EXERCISE DIRECTIONS: Set down all of the entries below exactly, and omit the pictures.

-- PROVIDED RECORDS follows --

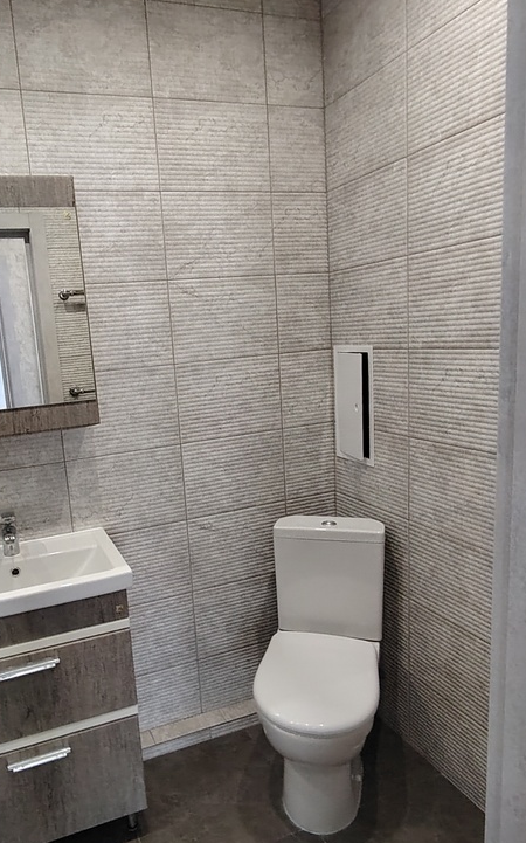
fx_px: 574
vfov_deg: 72.6
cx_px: 174
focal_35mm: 25
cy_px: 428
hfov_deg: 48.4
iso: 197
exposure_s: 1/50
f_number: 2.2
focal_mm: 1.42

-- PROVIDED RECORDS concluded --

OUTPUT BELOW:
fx_px: 574
vfov_deg: 72.6
cx_px: 174
focal_35mm: 25
cy_px: 428
hfov_deg: 48.4
iso: 197
exposure_s: 1/50
f_number: 2.2
focal_mm: 1.42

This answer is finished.